AIM OF THE TASK
Scan the data below and state how many of its lines contain the word "output", giving only the figure.

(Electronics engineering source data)

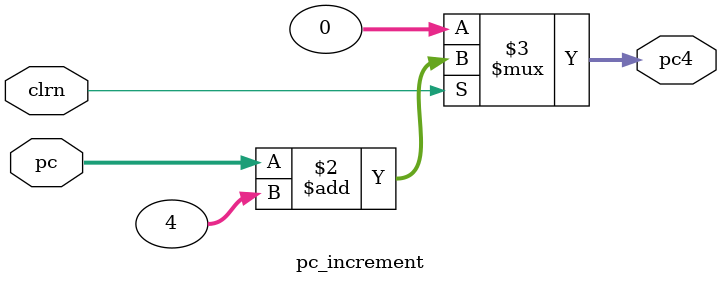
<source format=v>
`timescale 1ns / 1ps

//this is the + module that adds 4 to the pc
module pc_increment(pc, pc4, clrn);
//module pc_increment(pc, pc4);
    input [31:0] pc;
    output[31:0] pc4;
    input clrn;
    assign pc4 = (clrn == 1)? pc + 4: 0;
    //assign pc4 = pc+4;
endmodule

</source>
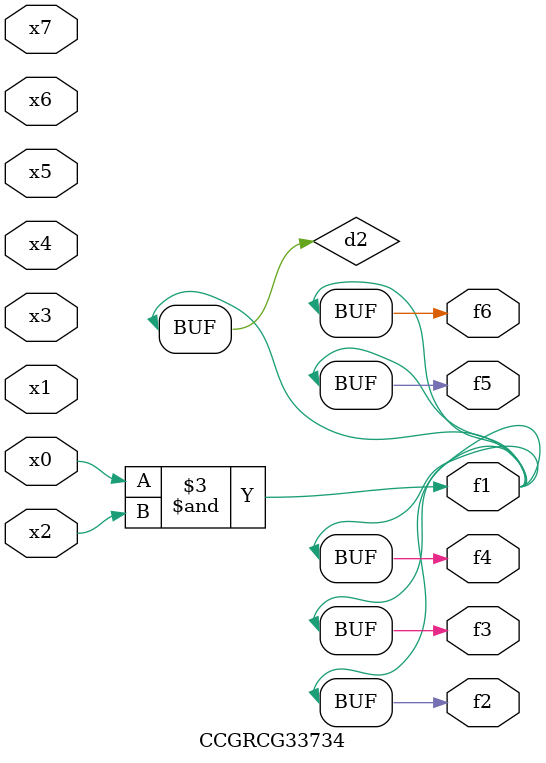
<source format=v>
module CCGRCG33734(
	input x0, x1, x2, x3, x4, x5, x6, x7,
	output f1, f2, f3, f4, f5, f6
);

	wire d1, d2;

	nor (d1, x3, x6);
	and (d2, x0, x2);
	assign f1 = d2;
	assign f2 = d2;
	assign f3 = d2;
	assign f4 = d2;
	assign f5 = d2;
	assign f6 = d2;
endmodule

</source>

COMPLETED EXERCISE
2